REQUIREMENT
Every line below that has the string "have" needs to be copied.

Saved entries
━━━━━━━━━━━━━━━━━━━━━━━━━━━━━━

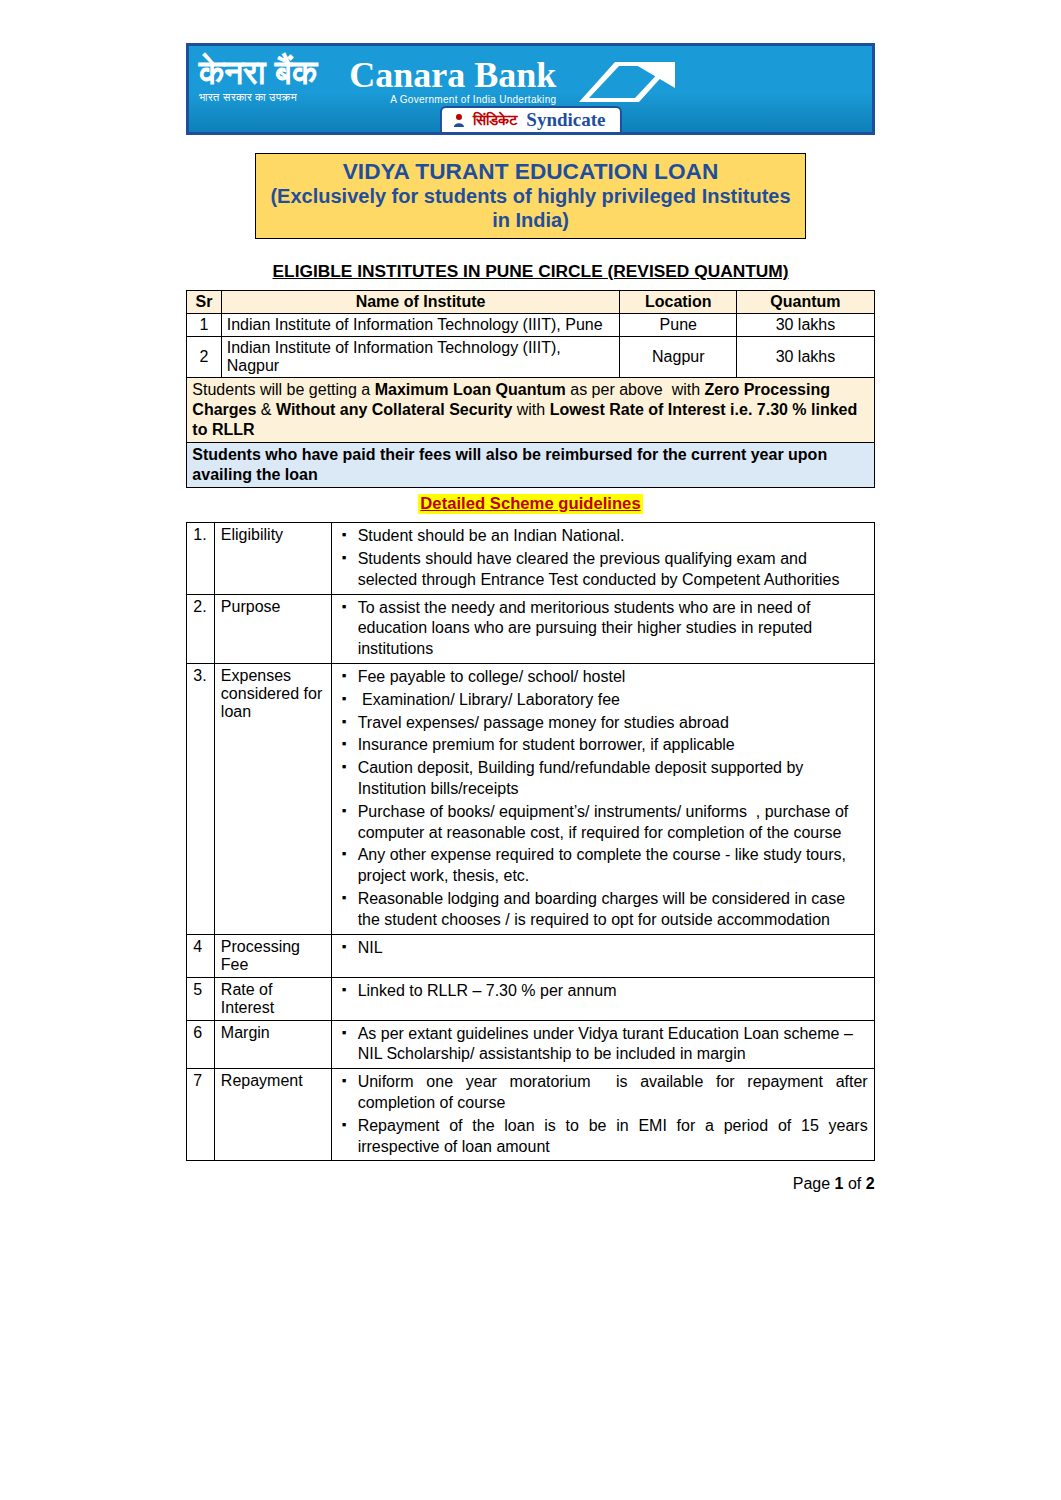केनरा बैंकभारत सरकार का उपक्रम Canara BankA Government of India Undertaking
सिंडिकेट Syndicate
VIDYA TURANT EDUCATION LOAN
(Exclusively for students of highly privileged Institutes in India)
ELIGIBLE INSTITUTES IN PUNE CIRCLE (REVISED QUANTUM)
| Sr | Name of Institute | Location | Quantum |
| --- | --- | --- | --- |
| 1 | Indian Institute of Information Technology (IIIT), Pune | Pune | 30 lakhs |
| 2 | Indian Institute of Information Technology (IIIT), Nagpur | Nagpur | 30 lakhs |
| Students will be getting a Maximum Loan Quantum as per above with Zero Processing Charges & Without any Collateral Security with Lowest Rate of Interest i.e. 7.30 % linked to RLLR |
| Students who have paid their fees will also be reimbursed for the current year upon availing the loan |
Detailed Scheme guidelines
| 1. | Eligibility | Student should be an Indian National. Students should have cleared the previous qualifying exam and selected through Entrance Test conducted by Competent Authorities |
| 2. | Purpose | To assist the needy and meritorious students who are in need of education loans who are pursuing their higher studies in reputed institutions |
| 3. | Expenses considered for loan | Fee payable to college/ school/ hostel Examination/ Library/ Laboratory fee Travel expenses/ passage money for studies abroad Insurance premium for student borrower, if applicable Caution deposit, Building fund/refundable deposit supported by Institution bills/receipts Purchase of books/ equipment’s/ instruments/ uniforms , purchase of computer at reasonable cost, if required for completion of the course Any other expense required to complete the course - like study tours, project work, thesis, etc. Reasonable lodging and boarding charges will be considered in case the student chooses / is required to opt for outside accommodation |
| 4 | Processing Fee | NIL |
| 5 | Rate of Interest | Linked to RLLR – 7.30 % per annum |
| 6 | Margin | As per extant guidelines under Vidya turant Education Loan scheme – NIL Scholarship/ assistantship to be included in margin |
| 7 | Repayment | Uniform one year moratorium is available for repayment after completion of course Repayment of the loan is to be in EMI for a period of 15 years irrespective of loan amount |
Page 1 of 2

━━━━━━━━━━━━━━━━━━━━━━━━━━━━━━

RESPONSE TO THIS TASK
| Students who have paid their fees will also be reimbursed for the current year upon availing the loan |
| 1. | Eligibility | Student should be an Indian National. Students should have cleared the previous qualifying exam and selected through Entrance Test conducted by Competent Authorities |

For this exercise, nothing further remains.